R-squared tells us that 48,38% of Price variability is explained by Age and Distance variables together.
sqrt(summary(fit2)$r.squared)
## [1] 0.6955609
The function above provides us with coefficient of correlation. The number 0,6955 stands for strong and positive correlation between Age, Price and Distance.

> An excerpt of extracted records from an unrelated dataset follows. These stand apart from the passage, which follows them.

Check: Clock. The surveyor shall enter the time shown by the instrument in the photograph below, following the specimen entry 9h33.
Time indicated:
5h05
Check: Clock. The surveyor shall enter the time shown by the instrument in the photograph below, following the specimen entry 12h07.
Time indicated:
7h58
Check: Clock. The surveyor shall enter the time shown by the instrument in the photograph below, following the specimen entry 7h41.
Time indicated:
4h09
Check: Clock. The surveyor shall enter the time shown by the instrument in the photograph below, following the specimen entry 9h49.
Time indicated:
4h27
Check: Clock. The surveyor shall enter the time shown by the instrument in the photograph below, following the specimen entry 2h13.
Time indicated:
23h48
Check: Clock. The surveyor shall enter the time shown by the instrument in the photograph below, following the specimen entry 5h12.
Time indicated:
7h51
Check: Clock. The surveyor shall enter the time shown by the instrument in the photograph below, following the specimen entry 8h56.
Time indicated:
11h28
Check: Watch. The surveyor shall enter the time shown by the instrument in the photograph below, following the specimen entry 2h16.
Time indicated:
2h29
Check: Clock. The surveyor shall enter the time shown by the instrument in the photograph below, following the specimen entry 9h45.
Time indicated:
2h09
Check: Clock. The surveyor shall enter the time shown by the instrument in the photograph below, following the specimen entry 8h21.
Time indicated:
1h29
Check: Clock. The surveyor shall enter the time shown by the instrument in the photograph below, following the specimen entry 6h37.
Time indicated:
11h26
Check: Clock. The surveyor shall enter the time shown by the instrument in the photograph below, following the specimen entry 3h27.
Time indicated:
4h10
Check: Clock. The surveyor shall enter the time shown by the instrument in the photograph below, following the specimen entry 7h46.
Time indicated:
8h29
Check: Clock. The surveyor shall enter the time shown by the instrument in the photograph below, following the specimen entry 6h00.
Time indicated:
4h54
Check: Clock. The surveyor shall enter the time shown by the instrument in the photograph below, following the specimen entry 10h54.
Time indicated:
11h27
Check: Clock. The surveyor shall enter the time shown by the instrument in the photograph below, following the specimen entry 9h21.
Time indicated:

fit3 <- lm(Price ~ Age + Distance + ParkingF + BalconyF,
data = Apartments)
summary(fit3)
##
## Call:
## lm(formula = Price ~ Age + Distance + ParkingF + BalconyF, data = Apartments)
##
## Residuals:
## Min 1Q Median 3Q Max
## -473.21 -192.37 -28.89 204.17 558.77
##
## Coefficients:
## Estimate Std. Error t value Pr(>|t|)
## (Intercept) 2329.724 93.066 25.033 < 2e-16 ***
## Age -5.821 3.074 -1.894 0.06190 .
## Distance -20.279 2.886 -7.026 6.66e-10 ***
## ParkingFYes 167.531 62.864 2.665 0.00933 **
## BalconyFYes -15.207 59.201 -0.257 0.79795
## ---
## Signif. codes: 0 '***' 0.001 '**' 0.01 '*' 0.05 '.' 0.1 ' ' 1
##
## Residual standard error: 267.5 on 79 degrees of freedom
## Multiple R-squared: 0.5275, Adjusted R-squared: 0.5035
## F-statistic: 22.04 on 4 and 79 DF, p-value: 3.018e-12
anova(fit2,fit3)
## Analysis of Variance Table
##
## Model 1: Price ~ Age + Distance
## Model 2: Price ~ Age + Distance + ParkingF + BalconyF
## Res.Df RSS Df Sum of Sq F Pr(>F)
## 1 81 6176767
## 2 79 5654480 2 522287 3.6485 0.03051 *
## ---
## Signif. codes: 0 '***' 0.001 '**' 0.01 '*' 0.05 '.' 0.1 ' ' 1
We can reject the null hypothesis (which says that fit2 model is more suitable), as p-value is less than 0,05. We can confirm that fit3 model gives us more relevant result.
summary(fit3)
##
## Call:
## lm(formula = Price ~ Age + Distance + ParkingF + BalconyF, data = Apartments)
##
## Residuals:
## Min 1Q Median 3Q Max
## -473.21 -192.37 -28.89 204.17 558.77
##
## Coefficients:
## Estimate Std. Error t value Pr(>|t|)
## (Intercept) 2329.724 93.066 25.033 < 2e-16 ***
## Age -5.821 3.074 -1.894 0.06190 .
## Distance -20.279 2.886 -7.026 6.66e-10 ***
## ParkingFYes 167.531 62.864 2.665 0.00933 **
## BalconyFYes -15.207 59.201 -0.257 0.79795
## ---
## Signif. codes: 0 '***' 0.001 '**' 0.01 '*' 0.05 '.' 0.1 ' ' 1
##
## Residual standard error: 267.5 on 79 degrees of freedom
## Multiple R-squared: 0.5275, Adjusted R-squared: 0.5035
## F-statistic: 22.04 on 4 and 79 DF, p-value: 3.018e-12
Regression coefficient for Parking shows that, if apartment includes Parking and everything else is unchanged, it is on average 196,16 eur more expensive, than without a balcony. Regression coefficient for Balcony shows that, if apartment possesses a Balcony and everything else stays unchanged, it is on average 1,93 eur more expensive.
F-statistic tests whether the regression model as a whole explains a significant portion of the variation in apartment prices. H0: β1 = β2 = β3 = β4 = 0 (none of the 4 predictors or explainatory variables have any effect on the price) H1: At least one βi ≠ 0 (At least one predictor or explainatory variable explains a significant portion of the variation in price) The Result shows that modul is highly significant, as p-value is below 0,05 (or 0,001)
Apartments$Fitted <- fitted.values(fit3)
Apartments$Residuals <- residuals(fit3)
round(Apartments[2,12],3)
## # A tibble: 1 × 1
## Residuals
## <dbl>
## 1 428.
The residual for apartment ID2 tells us that the actual price for this apartment is by 427.8 eur higher than the estimated value from the regression.